The district’s current leadership is not the first to keep details of the enrollment system under wraps.
León, who began July 1, inherited it from his state-appointed predecessors, Cami Anderson and Christopher Cerf. One of only a handful of systems nationwide that combine district and charter admissions, proponents say it eases the enrollment process for families while helping to more evenly spread high-needs students across schools. Critics say it was designed to steer students and resources into the charter sector.
The system is dictated by the annual agreement between Newark Public Schools and participating charter schools. Apart from the news website NJ Spotlight, which published the agreement when it was first announced in 2013, it does not appear to have been released to the public since then — even as it has doubled in length, filling 20 pages last year.
In 2015, after Anderson touted the agreement at a state legislative hearing, saying it had created “greater equity and consistency” in admissions, several lawmakers asked to see it.
“No one seems to know about it,” said Assemblyman Ralph Caputo during the hearing.
After Anderson resigned, Cerf’s administration continued to renew the agreement each year. In an email, Cerf, who stepped down in February, said, “The document was always publicly available and was frequently discussed publicly.”
But community activists who have long scrutinized the enrollment system said they do not recall the district ever publicizing the agreement.
“I do not remember ever seeing this document, ever seeing it published anywhere, ever seeing it on the [district] website where we could find it, ever even discussing it in a thorough manner,” said Wilhelmina Holder, a longtime activist and critic of the enrollment system. She added that the new administration and school board should release the latest document to the public.
“No secret agreements,” she said. “You voted on it. If you’re discussing it, then why can’t we have a say in it?”
Absent the agreement, families have other ways to learn about Newark Enrolls. The district publishes a thick enrollment guidebook each year with information about every school, and hosts an annual admissions fair. It also maintains an enrollment website featuring a family-friendly video that illustrates how the system works.
But the agreement offers a uniquely detailed look under the system’s hood — and describes features that are not widely known, according to a copy of last year’s agreement that Chalkbeat obtained.
For instance, it alludes to a “third party” that programs the algorithm used to match students with schools based on the terms set forth in the agreement. The district plays “no active role” in the actual assignment of students to schools, the document says.
It also stipulates that the district must send charter schools as many students as they request. In return, charters must admit all students assigned to them — even if that pushes their enrollment above the limit set by the state, according to the 2017 document.

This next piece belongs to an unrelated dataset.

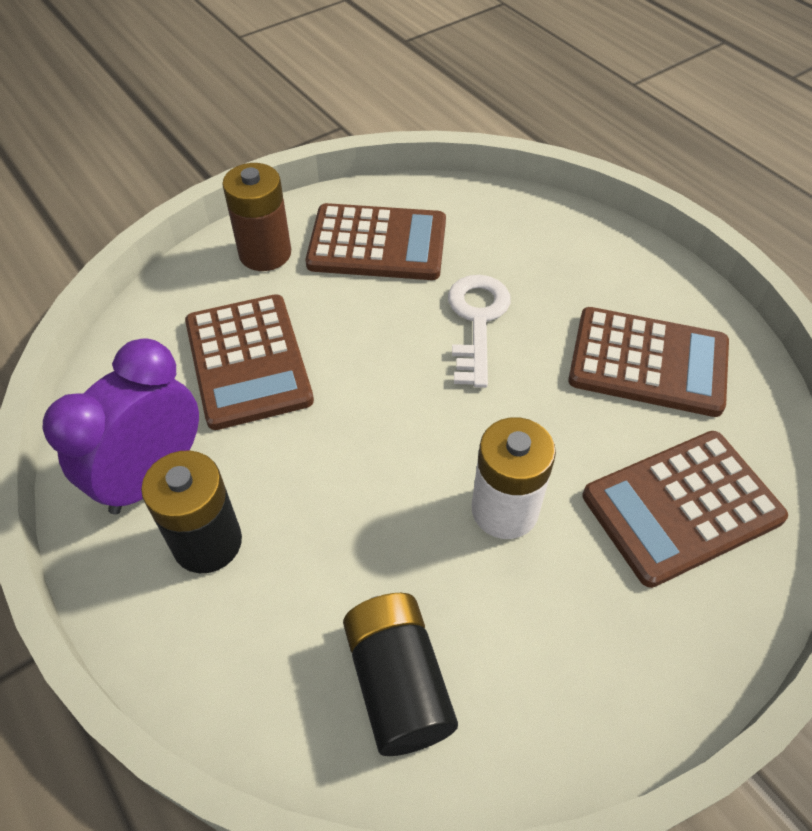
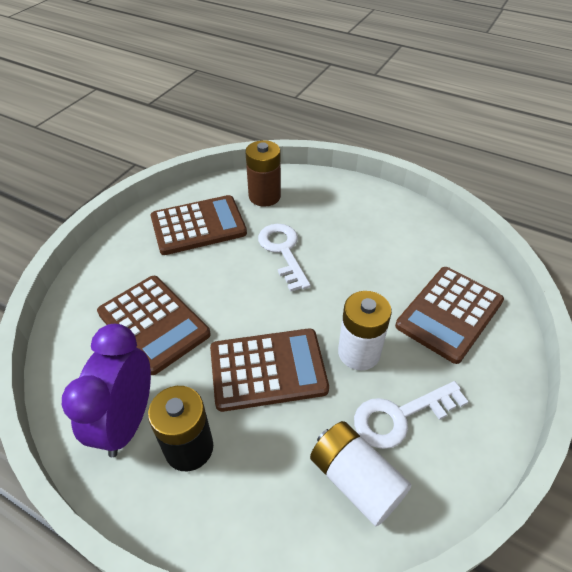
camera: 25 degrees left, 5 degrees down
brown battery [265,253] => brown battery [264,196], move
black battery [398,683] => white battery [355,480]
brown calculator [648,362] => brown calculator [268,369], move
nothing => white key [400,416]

That practice of assigning schools more students than they currently have space for, called “overmatching,” is done to offset attrition that happens as some families inevitably leave the district before the next school year starts. It became a sticking point in recent closed-door negotiations between León’s administration and charter schools.
León wanted to end the practice, despite charter leaders who said it was critical for filling their seats. People in the charter sector said the final agreement still allows overmatching, though León told Chalkbeat that he believes the practice is unnecessary because charters can pull students from their waitlists to replace those who leave.

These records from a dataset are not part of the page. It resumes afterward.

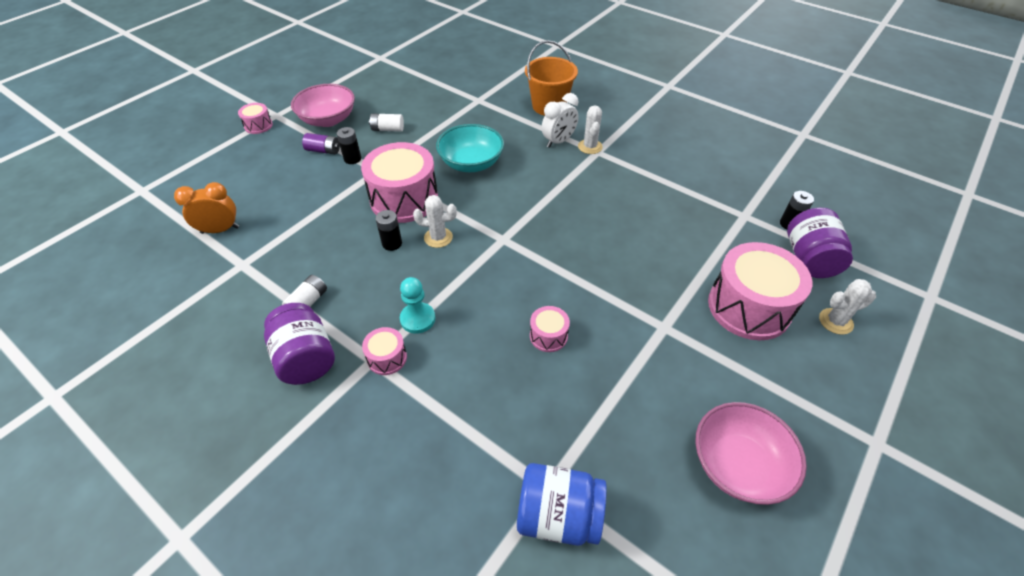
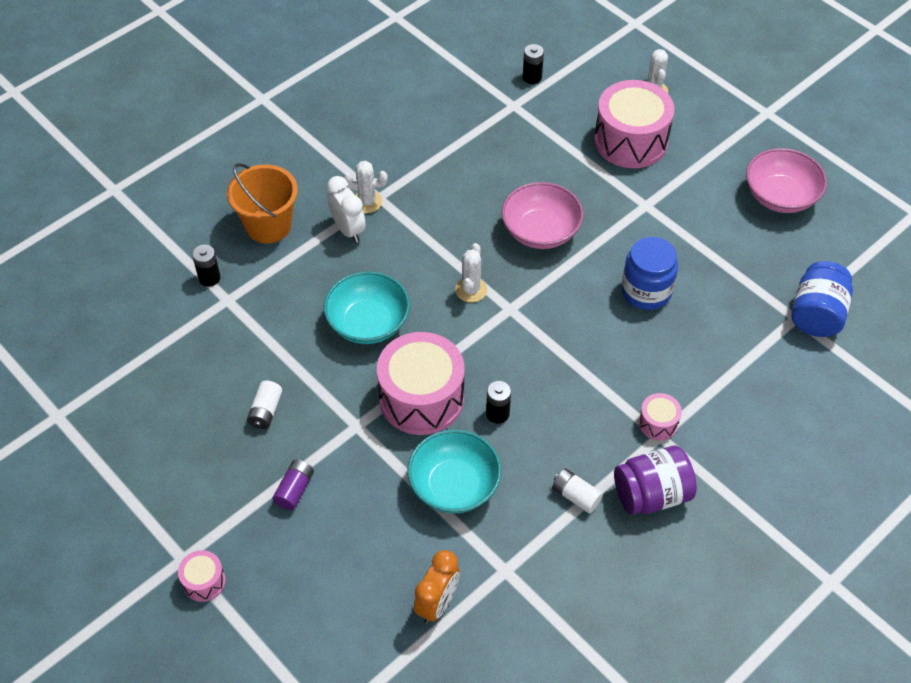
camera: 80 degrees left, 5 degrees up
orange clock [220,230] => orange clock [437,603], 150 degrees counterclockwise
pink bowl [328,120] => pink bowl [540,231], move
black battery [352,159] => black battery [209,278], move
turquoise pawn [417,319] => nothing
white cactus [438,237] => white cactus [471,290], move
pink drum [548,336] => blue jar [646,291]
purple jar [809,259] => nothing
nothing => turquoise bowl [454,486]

In an interview after Monday’s vote, León said no major changes were made to this year’s agreement.
Board chair Josephine Garcia, who made no public comments about enrollment during Monday’s meeting, declined to be interviewed immediately afterwards and did not respond to emails later in the week. However, she was overheard saying after the meeting that the district would eventually “rebrand” the enrollment system.
Chalkbeat contacted the district several times after the meeting to request a copy of the agreement. On Thursday evening, an official provided a public-records request form, which Chalkbeat submitted.
As of Friday, the district had not released the document.